**Task:**
Swap every "子网掩码" in the records below for "网络掩码" and reproduce the lines with nothing else changed. Leave the pictures out of your answer.

.....

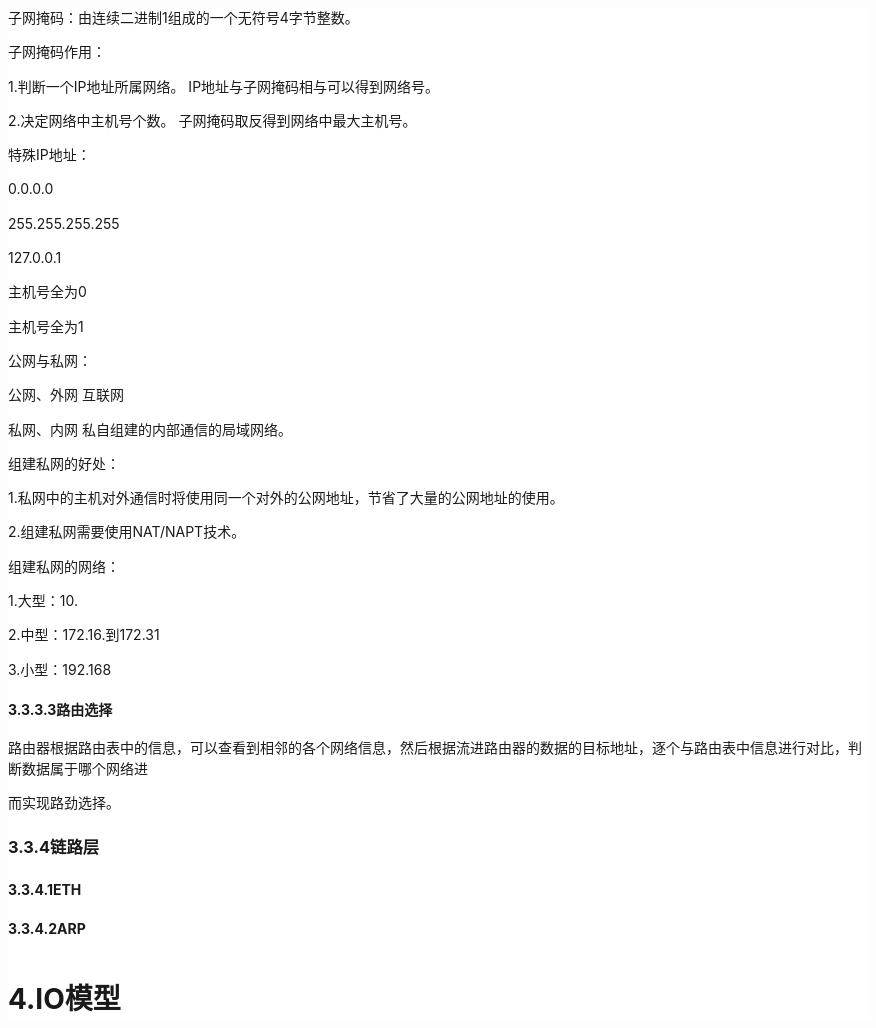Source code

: 子网掩码：由连续二进制1组成的一个无符号4字节整数。

子网掩码作用：

1.判断一个IP地址所属网络。	IP地址与子网掩码相与可以得到网络号。

2.决定网络中主机号个数。	子网掩码取反得到网络中最大主机号。



特殊IP地址：

0.0.0.0

255.255.255.255

127.0.0.1

主机号全为0

主机号全为1



公网与私网：

公网、外网	互联网

私网、内网	私自组建的内部通信的局域网络。

组建私网的好处：

1.私网中的主机对外通信时将使用同一个对外的公网地址，节省了大量的公网地址的使用。

2.组建私网需要使用NAT/NAPT技术。

组建私网的网络：

1.大型：10.

2.中型：172.16.到172.31

3.小型：192.168



#### 3.3.3.3路由选择

路由器根据路由表中的信息，可以查看到相邻的各个网络信息，然后根据流进路由器的数据的目标地址，逐个与路由表中信息进行对比，判断数据属于哪个网络进

而实现路劲选择。



### 3.3.4链路层

#### 3.3.4.1ETH



#### 3.3.4.2ARP



# 4.IO模型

.....

**Answer for the task:**
Source code

: 网络掩码：由连续二进制1组成的一个无符号4字节整数。

网络掩码作用：

1.判断一个IP地址所属网络。	IP地址与网络掩码相与可以得到网络号。

2.决定网络中主机号个数。	网络掩码取反得到网络中最大主机号。



特殊IP地址：

0.0.0.0

255.255.255.255

127.0.0.1

主机号全为0

主机号全为1



公网与私网：

公网、外网	互联网

私网、内网	私自组建的内部通信的局域网络。

组建私网的好处：

1.私网中的主机对外通信时将使用同一个对外的公网地址，节省了大量的公网地址的使用。

2.组建私网需要使用NAT/NAPT技术。

组建私网的网络：

1.大型：10.

2.中型：172.16.到172.31

3.小型：192.168



#### 3.3.3.3路由选择

路由器根据路由表中的信息，可以查看到相邻的各个网络信息，然后根据流进路由器的数据的目标地址，逐个与路由表中信息进行对比，判断数据属于哪个网络进

而实现路劲选择。



### 3.3.4链路层

#### 3.3.4.1ETH



#### 3.3.4.2ARP



# 4.IO模型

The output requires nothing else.